[FoRK] SOAP vs REST
silky
<michaelslists at gmail.com> on
Fri Apr 11 08:23:49 PDT 2008
On Fri, Apr 11, 2008 at 5:31 PM, Stephen Williams <sdw at lig.net> wrote:
> silky wrote:
>
> > sometimes i think SDW is a bot designed to combine acronyms in a
> > fashion that sounds smart but also remains confusing and impenetrable
> > for those humans who are not familiar with them.
> >
> >
> Maybe I'm just a Chinese Room? Come closer so I can read your surfaces.
> (Has anyone else read "Blindsight" by Peter Watts? The end notes are great!
> Have you read "Being No One"? He references it as a "the tougest book I've
> ever read ... also contains some of the most mindblowing ideas I've
> encountered... Most authors are shameless bait-and-switchers when it comes
> to consciousness. Pinker... Koch... Towering above such pussies,
> Metzinger takes the bull by the balls." Lol...)
> http://www.amazon.com/Blindsight-Peter-Watts/dp/0765319640 (Or you can
> borrow my copy.)
> http://www.amazon.com/Being-No-One-Self-Model-Subjectivity/dp/0262633086
>
> Anyway, Nordquist has me totally stumped every time he posts...
> I didn't expect anyone to have the slightest problem with my post, other
> than I have some references to obsolete technology (which became embedded in
> Microsoft software, which I find both amusing and annoying).
>
>
> > anyway, for mine i prefer basic interfaces [rest]. screw xml.
> >
> >
> >
> >
> And what are you going to send over those interfaces?
well i already integrate with them and i send simple things.
> What strategies will you use to be architecture, language, operating
> system, storage type, character set, etc. agnostic and tolerant?
uh huh, will storage type i don't care about, character set is just utf-8.
[i'll keep answering in segments but i have a main point later]
> What about versioning, exceptions, old code still working with data from
> new code with new features, etc.?
sure it's trivial enough and solved with or without xml; just mark the
version of the interface [if you like, not a requirement] and
implement on either side appropriately.
> And will your data be decipherable without the code in 20+ years?

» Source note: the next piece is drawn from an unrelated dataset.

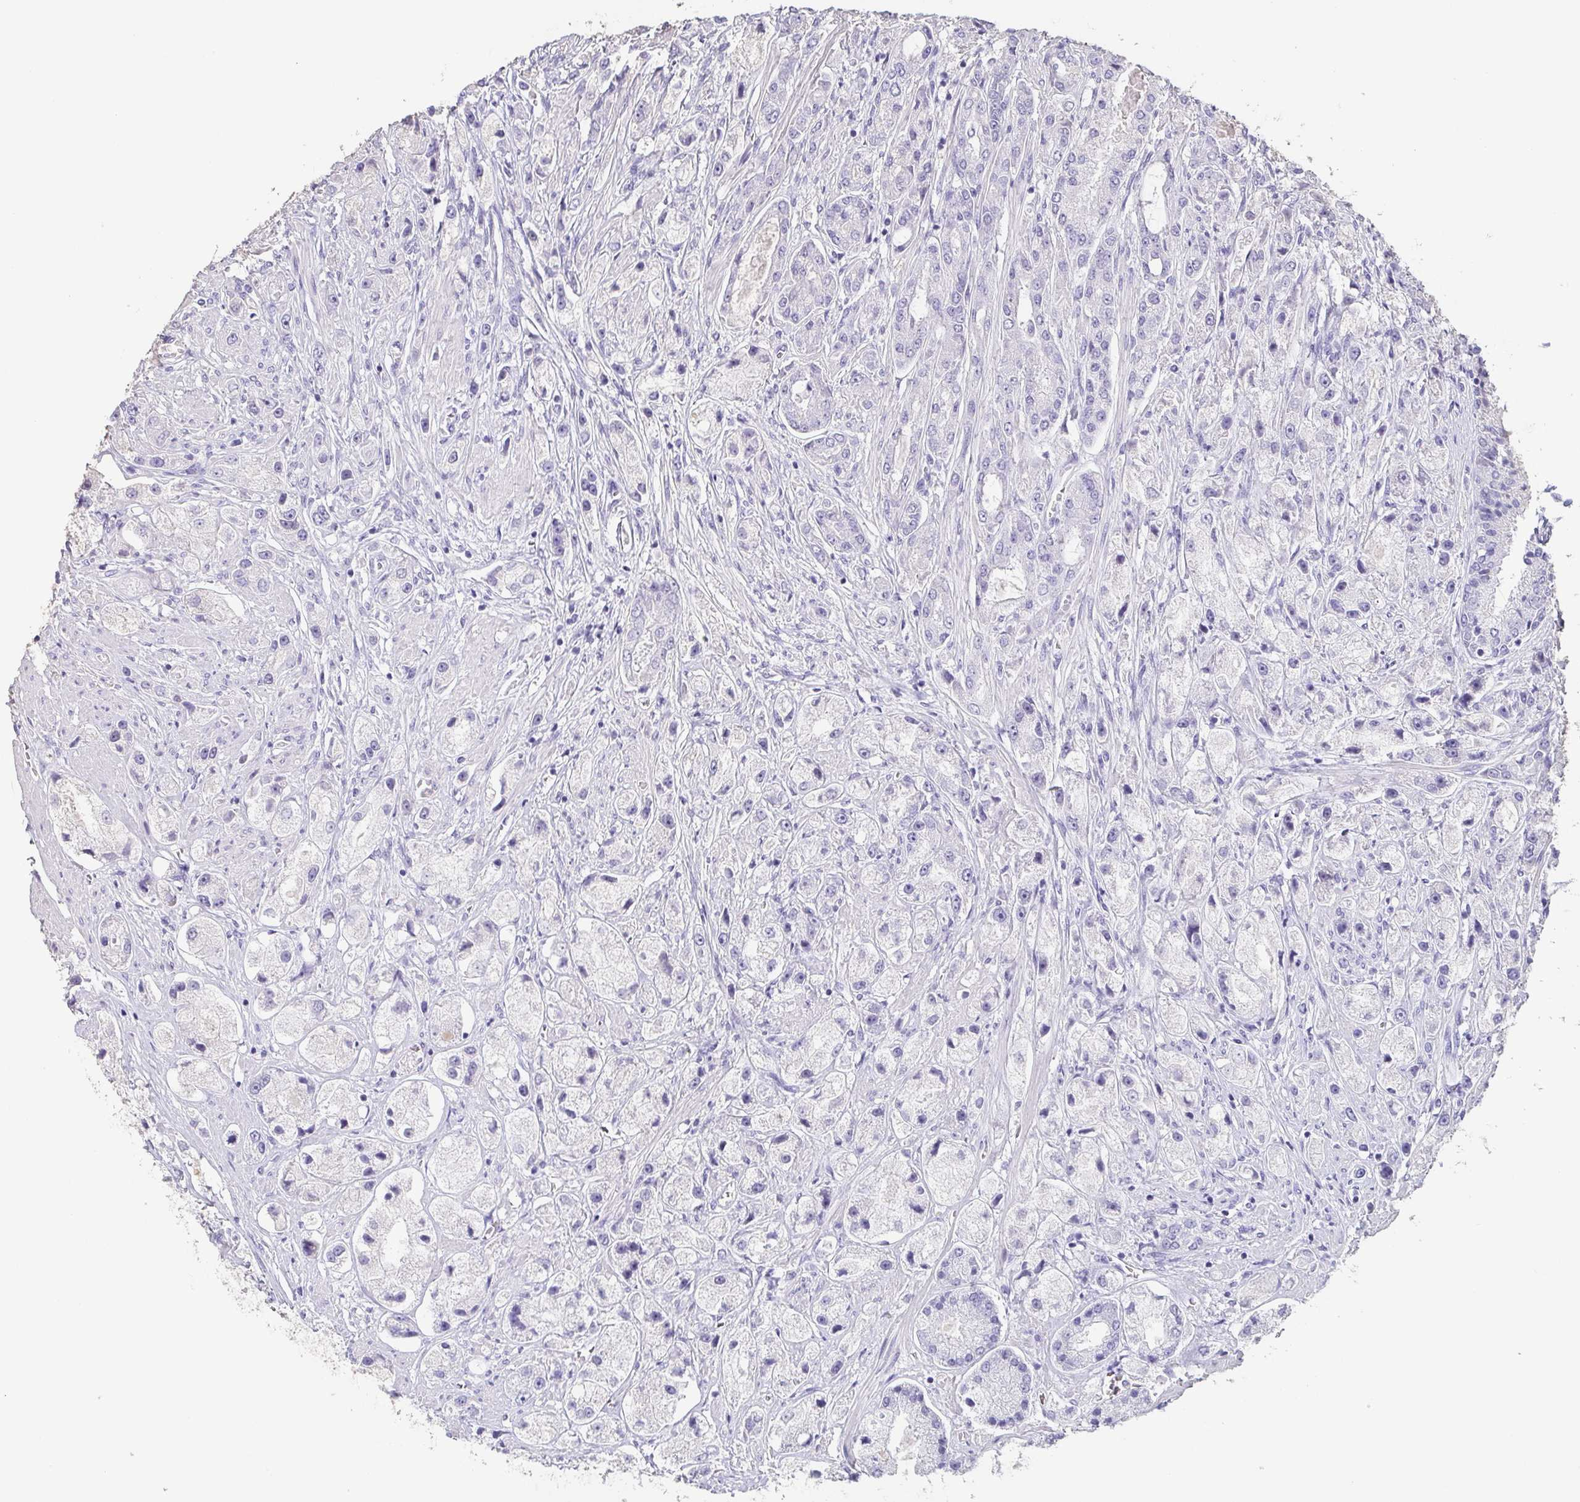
{"staining": {"intensity": "negative", "quantity": "none", "location": "none"}, "tissue": "prostate cancer", "cell_type": "Tumor cells", "image_type": "cancer", "snomed": [{"axis": "morphology", "description": "Adenocarcinoma, High grade"}, {"axis": "topography", "description": "Prostate"}], "caption": "A histopathology image of human prostate cancer (high-grade adenocarcinoma) is negative for staining in tumor cells. (Immunohistochemistry (ihc), brightfield microscopy, high magnification).", "gene": "BPIFA2", "patient": {"sex": "male", "age": 67}}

well data is irrelevant in my case because i have the data, he has the
data, we're just exchanging it. my data in my database is pleasant and
makes sense to me. his data is nice, i suppose, and is meaningful to
him. the interface matters little in this; and infact a worse/heavy
interface could suggest/require more annoying/redundant data.
> Or are
> you going to have two completely different methods of storing data to file
> systems vs. databases vs. interacting with other modules, programs,
> services, servers, etc.?
eh?
> Conventional wisdom often isn't. "Best practice" is often best practice by
> beginners and other Shallows.
> Real best practice is used by Deeps doing real architecture and design.
hell yes.
okay now my point i suppose. flexible small interfaces [non-xml
rest-like] are nice because they are (oh god someone stop me using
this word) "agile". they let you get things done quickly and carry on
with important business; not a damn interface. and in carrying on,
further features can be added in a more effective way, more interface
contracts, etc.
to me when you get to xml you spend a lot of time screwing around;
xslt that, namespace this, dtd there, some-other-thing there, it's
just annoying. basic is where it's at.
> The mainstream press often discovers these real best practices years or
> decades after they have become old hat for those that need them and when
> countless have suffered through inferior methods and finally complained
> loudly enough. One of the best examples of this is Message Oriented
> Middleware (MOM). Every few years, it gets rediscovered and tacked on to
> middleware that was designed incorrectly from the start. To whit: I worked
> with such an architecture at NCR in the 80's for retail systems (registers,
> servers, credit / inventory links, etc. at department stores) on 68020 Unix
> servers and embedded register systems written in Pascal. (And later at
> Lexis-Nexis and AOL.) Then it was tacked on to CORBA, late. And the MS
> server line. And HTTP, kind of. Etc. IBM MQ looks like it is doing it,
> but no, even though it has a messaging API, it's really doing RPC
> underneath! (On one project, I spec'd a lightweight message queue. For the
> client, "message queue" -> IBM MQ, for no particularly good reason. Knowing
> only real message queues, I didn't prevent it. Predictably, it was terribly
> slow, and clearly the wrong solution on all accounts.)
>
> Oh, sorry, more acronyms and stories of the past. Darn, didn't get my AIR
> code written tonight.
>
> [Timeout reached. Bot... err.. Programmer exit.]
>
> sdw
--
/end babblebot.
http://lets.coozi.com.au/
There's not a problem I can't fix, because I can do it in the mix.